Interestingly, the Cronenberg map predating the Beck map outlines the island’s Quarters without indicating a survey line. It showcases land allocations that occasionally deviate from the grid concept. The period between 1734 and 1754, leading up to the Beck survey publication, likely resembled the Wild West, lacking a formal survey.

The Danish West India Guinea Company stipulated that estates should measure “3000ft in length and 2000ft in width.” Early plat books measured property areas in quadrate feet and Danish Acres, despite the absence of formal metrics. This raises questions about the definitions of a “foot” and a “Danish Acre.”

Land measurement is crucial for monetary transactions. Understanding the land’s value per unit area is essential for buying, selling, or taxing it. A common unit of measure is necessary for consensus. Denmark adopted the metric system in 1907; before that, the alen (forearm) was a standard unit of length, equivalent to two feet. The area was measured in Tønde land (a barrel of land) and Skæppe land (a bushel of land), unrelated to acres or quadrate feet.

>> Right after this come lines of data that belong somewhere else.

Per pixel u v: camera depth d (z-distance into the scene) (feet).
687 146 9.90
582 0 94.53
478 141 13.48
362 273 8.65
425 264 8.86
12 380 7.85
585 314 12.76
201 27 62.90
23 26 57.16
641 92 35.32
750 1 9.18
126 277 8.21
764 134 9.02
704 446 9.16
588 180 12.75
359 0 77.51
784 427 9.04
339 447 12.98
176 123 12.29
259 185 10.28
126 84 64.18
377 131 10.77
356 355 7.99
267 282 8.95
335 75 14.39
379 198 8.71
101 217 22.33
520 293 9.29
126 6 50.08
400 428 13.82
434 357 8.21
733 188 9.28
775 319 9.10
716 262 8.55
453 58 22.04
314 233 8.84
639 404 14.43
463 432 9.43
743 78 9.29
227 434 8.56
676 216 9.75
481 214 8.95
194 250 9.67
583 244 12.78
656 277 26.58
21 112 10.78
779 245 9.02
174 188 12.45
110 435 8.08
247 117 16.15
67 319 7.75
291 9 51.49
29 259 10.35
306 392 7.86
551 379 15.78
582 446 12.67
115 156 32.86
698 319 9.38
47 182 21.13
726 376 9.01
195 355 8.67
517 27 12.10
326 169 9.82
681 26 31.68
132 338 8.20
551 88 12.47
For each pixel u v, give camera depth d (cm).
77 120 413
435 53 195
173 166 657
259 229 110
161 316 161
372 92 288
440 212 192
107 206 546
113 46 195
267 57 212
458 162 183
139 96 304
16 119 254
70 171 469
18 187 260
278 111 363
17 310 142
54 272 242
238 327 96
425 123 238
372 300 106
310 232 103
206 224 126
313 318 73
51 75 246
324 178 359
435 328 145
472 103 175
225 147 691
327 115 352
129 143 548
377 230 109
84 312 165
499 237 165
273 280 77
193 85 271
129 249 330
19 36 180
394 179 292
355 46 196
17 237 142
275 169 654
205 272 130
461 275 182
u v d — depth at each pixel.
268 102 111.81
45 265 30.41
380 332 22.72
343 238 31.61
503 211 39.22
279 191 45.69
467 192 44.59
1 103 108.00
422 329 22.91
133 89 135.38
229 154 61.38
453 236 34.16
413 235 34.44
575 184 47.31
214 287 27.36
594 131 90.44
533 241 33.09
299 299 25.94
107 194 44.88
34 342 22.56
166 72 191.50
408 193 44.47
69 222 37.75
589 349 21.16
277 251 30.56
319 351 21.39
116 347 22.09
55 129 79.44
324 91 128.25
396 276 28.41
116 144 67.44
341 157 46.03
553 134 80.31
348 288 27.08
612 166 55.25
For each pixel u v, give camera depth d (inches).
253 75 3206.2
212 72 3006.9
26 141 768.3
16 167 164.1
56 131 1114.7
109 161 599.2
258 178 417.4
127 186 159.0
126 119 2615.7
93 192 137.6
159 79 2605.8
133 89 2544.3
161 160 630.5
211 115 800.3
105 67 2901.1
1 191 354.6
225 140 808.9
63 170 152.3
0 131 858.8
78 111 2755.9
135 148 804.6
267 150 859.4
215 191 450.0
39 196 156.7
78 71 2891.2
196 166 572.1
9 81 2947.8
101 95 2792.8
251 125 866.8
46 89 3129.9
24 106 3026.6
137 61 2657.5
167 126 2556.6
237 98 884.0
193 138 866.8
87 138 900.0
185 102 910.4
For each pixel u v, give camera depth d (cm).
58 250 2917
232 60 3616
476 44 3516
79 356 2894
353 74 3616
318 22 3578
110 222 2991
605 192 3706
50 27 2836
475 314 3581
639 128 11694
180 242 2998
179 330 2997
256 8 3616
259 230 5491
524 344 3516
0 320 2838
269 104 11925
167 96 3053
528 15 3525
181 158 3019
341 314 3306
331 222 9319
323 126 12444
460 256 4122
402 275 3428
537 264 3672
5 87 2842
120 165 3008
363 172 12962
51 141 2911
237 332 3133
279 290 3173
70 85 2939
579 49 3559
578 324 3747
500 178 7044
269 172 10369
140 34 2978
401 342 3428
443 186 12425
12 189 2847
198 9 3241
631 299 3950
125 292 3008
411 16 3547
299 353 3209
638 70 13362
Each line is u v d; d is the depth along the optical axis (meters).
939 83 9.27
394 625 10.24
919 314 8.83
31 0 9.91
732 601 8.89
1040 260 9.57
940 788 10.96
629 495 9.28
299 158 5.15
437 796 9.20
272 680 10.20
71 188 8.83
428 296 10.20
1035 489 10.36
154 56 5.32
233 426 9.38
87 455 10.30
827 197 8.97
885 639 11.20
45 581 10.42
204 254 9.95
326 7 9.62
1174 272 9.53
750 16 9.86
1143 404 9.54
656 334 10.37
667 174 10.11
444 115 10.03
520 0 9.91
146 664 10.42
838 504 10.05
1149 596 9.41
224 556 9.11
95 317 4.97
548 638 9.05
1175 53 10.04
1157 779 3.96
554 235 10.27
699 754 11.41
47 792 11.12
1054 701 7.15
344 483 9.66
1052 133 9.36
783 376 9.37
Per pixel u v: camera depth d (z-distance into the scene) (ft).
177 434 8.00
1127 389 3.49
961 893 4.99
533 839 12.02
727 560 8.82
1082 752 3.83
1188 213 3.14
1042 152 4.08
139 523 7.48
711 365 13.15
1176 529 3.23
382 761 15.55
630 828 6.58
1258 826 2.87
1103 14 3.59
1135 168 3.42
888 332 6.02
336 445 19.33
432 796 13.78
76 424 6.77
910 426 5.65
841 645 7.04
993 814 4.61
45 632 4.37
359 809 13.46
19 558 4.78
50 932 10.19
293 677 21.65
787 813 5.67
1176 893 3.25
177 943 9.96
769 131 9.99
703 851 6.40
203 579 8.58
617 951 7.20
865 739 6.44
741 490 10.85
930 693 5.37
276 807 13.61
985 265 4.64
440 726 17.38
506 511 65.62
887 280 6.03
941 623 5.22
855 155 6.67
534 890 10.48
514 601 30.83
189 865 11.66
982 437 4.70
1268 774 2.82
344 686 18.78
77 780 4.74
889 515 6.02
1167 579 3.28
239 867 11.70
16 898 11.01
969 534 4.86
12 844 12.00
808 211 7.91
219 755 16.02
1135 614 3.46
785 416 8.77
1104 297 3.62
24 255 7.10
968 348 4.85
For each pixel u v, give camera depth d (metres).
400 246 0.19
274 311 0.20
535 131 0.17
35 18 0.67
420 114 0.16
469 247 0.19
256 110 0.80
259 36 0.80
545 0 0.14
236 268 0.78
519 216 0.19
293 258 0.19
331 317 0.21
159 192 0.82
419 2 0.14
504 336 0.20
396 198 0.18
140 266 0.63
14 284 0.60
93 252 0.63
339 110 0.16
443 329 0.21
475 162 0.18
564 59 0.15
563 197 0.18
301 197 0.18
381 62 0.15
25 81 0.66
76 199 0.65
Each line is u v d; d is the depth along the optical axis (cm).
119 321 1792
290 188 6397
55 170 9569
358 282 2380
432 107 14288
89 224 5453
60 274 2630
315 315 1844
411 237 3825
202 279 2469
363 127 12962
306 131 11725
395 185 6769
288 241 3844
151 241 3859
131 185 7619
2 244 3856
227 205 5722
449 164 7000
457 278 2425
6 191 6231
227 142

A letter dated May, 5th, 1751 from the St Croix Burgher Council suggests that
“… it is already customary to sell lands in acres which among the English is a piece of land containing 43560 quadrate feet; and this has absolutely no proportion to the sum of a plantation 2000 feet wide and 3000 feet long, according to which the land tax should actually be calculated, beside which is to be feared that these 43560 feet might be English or Danish feet; therefore, we in the Burgher Council have seen fit to submit …”
and the letter concludes
“… if it is already customary here to assess estates acre-wise, without there being a written law or placard how much an acre shall be, we would therefore humbly think that such an acre could be established to be 200 feet in a square, which makes 40,000 feet Danish quadrate feet, and thus one of our plantations would contain exactly 150 acres, which about corresponds with an English acre …” – and this is what the council recommended the administration should decree.

The Danish foot, derived from the alen and known as the “Rhinlandske fod,” was established by Christian V in 1683. Defined as two fod, the Danish foot was approximately 2.97% longer than the English foot. Consequently, a new measurement for an acre at 200 x 200 Danish feet equated to 205.94 x 205.94 English feet, totaling 42,411 square English feet. The concept of the “chain” also played a role in land measurement, as historical records mention a forty-foot surveyors chain on St Croix in 1740, with a possibility of a fifty-foot chain being used as well. This facilitated the calculation of a 200 x 200 foot acre.

Thus, the Danish Acre emerged as a unit of land measurement, representing an area of 200 Danish feet square or 40,000 square Danish feet, which is equivalent to 42,411 square English feet. This Danish Acre was slightly smaller, approximately 97.37%, than the standard 43,560 square feet of an English acre.